### [Supplied text]
◆ ◆ ◆ ◆
The sunken place is a result of the black person’s internalization of the white gaze. It’s what happens when black people are forcibly stripped of their identity and are molded to fit white expectations. Their true self is shoved into obscurity, and they exist in a state of perpetually falling backwards. The sunken place is portrayed in the film in humorous ways at first, like when Chris tries to fist-bump a black character who is in the sunken place and that character tries to shake his fist. Later, we see how damaging that state is: when a white man asks Chris about what it means to be black in America, Chris enlists the help of another black character who says that overall his experience as an African-American has been very positive. When Chris temporarily gets him out of the sunken place with a camera flash, the black character grabs him, his nose bleeding, and screams at him to “get out, get out, get out.”

The character who unsettled me most in the film was Chris’ girlfriend, Rose, probably because I could see so much of myself in her. At one key moment in the beginning of the film, Rose and Chris are on the way to her parents’ home and they hit a deer. Rose is driving, she pulls over and she calls the police. After she explains what happened, the police officer asks to see Chris’ driver’s license, even though he wasn’t driving and the incident won’t even be reported. Chris is about to give the officer his license when Rose argues back, using her white privilege to call the police officer out for being racist. That’s what white people should be doing, standing up for the person who has less power and calling other white people out for being racist. Rose also recognises racism in her own family and she takes Chris’ side against her parents but [SPOILER] Rose turns out to be just as evil as her parents are. Arguably, Rose is the worst one because she seduces black people with friendship and romance only to have them be brainwashed and enslaved by her white family.

So is Get Out suggesting that all white people in interracial relationships ultimately shove their partner into the sunken place? Is it suggesting that interracial romance is impossible without exploitation of the race who has less power? Rose seems to do everything right, and you could even use her as a model in the first part of the movie for how you should try to act as a white person in an interracial relationship. But the relationship still fails and ends in trauma and bloodshed. Does this mean that my Dad is in the sunken place every time he is with my white side of the family? Are interracial relationships doomed to fail? And what does this mean for biracial children who operate in both worlds? Are they always going to be half-sunk?
◆ ◆ ◆ ◆
### [Records supplied]
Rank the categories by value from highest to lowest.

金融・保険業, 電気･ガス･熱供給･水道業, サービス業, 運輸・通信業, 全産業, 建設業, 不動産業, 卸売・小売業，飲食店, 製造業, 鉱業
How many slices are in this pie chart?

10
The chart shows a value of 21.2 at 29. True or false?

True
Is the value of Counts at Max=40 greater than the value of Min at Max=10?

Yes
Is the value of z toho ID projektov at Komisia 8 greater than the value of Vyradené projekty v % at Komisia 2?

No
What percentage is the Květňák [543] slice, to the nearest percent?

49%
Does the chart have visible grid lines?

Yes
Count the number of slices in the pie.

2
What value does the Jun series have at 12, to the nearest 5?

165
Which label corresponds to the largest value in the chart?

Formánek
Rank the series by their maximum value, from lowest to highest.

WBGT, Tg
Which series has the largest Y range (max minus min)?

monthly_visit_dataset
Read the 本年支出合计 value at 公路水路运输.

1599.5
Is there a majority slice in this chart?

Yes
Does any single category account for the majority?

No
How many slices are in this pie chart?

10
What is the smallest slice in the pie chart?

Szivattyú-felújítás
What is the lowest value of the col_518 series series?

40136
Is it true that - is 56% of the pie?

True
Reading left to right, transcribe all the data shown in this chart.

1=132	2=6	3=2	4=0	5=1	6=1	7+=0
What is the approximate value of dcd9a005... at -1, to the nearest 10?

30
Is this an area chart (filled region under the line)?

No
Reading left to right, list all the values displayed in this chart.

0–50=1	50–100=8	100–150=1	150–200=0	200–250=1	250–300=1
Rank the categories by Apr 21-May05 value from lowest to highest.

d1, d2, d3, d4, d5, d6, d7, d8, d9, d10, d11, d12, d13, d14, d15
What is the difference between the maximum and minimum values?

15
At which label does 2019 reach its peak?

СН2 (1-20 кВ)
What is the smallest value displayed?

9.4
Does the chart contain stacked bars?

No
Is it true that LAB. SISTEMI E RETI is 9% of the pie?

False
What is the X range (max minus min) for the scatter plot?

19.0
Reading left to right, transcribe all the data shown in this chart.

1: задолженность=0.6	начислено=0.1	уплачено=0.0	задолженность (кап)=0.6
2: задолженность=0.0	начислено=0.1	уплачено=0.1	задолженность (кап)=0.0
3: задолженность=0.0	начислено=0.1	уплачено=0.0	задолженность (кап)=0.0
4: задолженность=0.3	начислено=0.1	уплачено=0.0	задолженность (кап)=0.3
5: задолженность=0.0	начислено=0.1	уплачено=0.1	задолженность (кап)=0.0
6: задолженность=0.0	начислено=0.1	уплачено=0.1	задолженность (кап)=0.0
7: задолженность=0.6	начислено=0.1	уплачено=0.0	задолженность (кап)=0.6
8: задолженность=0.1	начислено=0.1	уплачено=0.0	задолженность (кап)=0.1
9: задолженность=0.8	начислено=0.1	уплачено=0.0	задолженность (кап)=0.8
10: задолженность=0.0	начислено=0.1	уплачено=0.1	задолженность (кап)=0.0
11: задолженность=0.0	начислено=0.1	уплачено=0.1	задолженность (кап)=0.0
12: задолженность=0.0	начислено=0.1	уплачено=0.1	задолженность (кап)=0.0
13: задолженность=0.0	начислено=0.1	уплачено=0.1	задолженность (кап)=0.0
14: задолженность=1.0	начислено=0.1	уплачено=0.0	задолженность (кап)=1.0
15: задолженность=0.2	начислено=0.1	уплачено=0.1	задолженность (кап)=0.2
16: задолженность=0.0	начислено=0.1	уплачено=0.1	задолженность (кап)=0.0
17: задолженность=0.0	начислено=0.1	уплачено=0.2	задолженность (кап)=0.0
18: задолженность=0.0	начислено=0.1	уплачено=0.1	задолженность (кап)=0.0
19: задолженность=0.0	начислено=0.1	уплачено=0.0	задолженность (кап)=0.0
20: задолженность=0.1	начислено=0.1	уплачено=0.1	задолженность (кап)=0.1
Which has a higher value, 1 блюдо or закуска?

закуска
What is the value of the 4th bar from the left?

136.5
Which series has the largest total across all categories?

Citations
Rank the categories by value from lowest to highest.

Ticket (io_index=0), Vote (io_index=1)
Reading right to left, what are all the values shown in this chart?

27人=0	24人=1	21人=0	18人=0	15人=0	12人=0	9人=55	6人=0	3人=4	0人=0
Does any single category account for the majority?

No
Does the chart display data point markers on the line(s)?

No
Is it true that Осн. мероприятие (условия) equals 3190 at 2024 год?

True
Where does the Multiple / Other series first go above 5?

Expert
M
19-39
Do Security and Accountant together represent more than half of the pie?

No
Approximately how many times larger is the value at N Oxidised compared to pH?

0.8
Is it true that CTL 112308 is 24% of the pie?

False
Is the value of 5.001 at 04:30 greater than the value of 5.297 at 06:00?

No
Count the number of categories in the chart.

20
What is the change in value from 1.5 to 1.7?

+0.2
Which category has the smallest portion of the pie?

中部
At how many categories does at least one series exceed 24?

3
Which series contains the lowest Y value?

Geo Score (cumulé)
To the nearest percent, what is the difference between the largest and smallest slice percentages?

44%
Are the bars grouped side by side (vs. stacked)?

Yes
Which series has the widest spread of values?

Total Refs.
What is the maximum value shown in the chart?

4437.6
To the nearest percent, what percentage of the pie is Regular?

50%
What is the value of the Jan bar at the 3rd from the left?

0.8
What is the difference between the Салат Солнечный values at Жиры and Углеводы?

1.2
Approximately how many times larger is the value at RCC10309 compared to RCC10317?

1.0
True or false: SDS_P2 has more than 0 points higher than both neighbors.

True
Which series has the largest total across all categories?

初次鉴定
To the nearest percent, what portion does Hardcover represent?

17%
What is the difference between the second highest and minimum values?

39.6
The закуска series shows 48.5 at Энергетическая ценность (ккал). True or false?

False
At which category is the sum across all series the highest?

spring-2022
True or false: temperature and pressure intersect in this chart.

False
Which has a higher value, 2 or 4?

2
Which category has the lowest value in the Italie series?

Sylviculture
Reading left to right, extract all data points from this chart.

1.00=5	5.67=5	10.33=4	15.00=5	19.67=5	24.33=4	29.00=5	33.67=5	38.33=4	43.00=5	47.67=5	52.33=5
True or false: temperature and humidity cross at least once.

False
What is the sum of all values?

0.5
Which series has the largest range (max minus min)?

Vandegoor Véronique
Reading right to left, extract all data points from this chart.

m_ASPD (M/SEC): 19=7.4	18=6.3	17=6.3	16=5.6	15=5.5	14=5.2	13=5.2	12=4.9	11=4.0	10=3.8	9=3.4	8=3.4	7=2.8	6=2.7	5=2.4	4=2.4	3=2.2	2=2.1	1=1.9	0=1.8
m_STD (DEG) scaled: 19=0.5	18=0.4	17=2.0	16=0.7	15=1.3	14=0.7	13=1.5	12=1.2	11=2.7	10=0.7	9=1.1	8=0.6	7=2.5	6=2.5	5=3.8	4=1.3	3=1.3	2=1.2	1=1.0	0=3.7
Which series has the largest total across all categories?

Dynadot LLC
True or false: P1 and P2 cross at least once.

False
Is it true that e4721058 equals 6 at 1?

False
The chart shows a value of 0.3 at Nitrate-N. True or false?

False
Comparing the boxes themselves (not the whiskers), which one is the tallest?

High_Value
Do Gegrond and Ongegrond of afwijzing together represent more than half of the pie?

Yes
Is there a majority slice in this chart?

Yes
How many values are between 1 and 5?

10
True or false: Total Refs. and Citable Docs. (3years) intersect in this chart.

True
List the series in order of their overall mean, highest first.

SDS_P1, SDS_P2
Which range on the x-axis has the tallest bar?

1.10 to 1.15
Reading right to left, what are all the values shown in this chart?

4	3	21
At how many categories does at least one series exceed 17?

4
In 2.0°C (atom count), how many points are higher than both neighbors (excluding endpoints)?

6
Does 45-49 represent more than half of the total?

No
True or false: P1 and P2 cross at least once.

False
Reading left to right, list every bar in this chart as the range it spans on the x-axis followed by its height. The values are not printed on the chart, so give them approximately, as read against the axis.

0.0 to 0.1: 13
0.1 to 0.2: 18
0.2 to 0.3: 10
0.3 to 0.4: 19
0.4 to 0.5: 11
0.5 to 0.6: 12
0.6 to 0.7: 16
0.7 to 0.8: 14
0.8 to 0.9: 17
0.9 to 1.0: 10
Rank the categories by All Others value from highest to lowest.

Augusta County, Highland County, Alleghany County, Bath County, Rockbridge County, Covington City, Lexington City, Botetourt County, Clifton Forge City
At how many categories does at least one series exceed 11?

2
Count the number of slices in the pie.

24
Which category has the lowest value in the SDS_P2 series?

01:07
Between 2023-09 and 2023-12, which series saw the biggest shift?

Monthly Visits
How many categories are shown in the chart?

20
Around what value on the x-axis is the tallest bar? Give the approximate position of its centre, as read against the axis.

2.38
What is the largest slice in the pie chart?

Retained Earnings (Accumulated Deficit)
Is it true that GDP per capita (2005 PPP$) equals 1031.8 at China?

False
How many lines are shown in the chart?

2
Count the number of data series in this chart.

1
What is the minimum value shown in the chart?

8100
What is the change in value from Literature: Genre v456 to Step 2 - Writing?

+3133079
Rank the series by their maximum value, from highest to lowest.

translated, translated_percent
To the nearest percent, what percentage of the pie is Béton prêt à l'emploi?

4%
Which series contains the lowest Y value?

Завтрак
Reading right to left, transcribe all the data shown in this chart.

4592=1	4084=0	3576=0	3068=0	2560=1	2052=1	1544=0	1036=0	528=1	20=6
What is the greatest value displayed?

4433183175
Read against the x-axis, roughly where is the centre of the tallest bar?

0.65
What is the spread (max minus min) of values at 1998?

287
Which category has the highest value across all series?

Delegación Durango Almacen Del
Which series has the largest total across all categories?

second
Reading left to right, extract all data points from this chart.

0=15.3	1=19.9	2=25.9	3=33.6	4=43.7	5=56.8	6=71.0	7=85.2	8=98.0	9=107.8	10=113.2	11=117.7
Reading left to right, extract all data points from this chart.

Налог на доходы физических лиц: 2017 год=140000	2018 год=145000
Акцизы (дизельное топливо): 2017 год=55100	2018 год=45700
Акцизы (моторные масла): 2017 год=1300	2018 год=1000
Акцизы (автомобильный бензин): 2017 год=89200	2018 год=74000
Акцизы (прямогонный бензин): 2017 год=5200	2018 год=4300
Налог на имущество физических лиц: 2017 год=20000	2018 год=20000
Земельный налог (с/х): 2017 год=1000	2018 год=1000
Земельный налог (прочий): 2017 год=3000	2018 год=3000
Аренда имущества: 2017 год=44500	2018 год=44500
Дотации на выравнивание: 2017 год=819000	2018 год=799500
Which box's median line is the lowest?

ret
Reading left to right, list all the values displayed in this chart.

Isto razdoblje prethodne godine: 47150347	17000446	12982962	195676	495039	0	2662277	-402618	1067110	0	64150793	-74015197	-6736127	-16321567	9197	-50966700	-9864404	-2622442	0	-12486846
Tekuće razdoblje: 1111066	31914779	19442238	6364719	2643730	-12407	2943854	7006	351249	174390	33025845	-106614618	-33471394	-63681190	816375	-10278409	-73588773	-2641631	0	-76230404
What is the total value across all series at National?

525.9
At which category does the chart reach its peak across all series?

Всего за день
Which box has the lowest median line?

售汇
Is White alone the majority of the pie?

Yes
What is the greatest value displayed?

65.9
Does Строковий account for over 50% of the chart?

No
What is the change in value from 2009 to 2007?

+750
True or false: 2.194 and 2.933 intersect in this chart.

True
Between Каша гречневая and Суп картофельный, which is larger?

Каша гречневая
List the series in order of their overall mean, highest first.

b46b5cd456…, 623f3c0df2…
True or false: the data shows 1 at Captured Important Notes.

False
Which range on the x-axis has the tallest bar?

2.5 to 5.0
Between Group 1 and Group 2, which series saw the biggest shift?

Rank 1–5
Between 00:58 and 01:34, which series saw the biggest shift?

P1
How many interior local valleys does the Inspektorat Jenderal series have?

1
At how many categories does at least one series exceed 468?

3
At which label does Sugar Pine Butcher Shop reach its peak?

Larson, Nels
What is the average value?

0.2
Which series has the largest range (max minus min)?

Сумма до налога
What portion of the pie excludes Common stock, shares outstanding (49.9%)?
◆ ◆ ◆ ◆
### [What you will do]
(A) Answer these from the passage about Get Out:
(i) What does the black character do when Chris tries to fist-bump him?
(ii) What do Rose and Chris hit on the way to her parents' home?
(iii) How does the relationship end?
(B) Render this sentence from the passage about Get Out in Spanish: "Rose is driving, she pulls over and she calls the police."
(C) Pull out the part of the passage about Get Out that begins at the words "So is Get Out" and stops after "to be half-sunk?".
The entries have no connection to the passage about Get Out.

### [Solutions to the problems]
(A)
(i) He tries to shake Chris's fist.
(ii) A deer.
(iii) In trauma and bloodshed.

(B) Rose va conduciendo, se detiene a un lado de la carretera y llama a la policía.

(C)
So is Get Out suggesting that all white people in interracial relationships ultimately shove their partner into the sunken place? Is it suggesting that interracial romance is impossible without exploitation of the race who has less power? Rose seems to do everything right, and you could even use her as a model in the first part of the movie for how you should try to act as a white person in an interracial relationship. But the relationship still fails and ends in trauma and bloodshed. Does this mean that my Dad is in the sunken place every time he is with my white side of the family? Are interracial relationships doomed to fail? And what does this mean for biracial children who operate in both worlds? Are they always going to be half-sunk?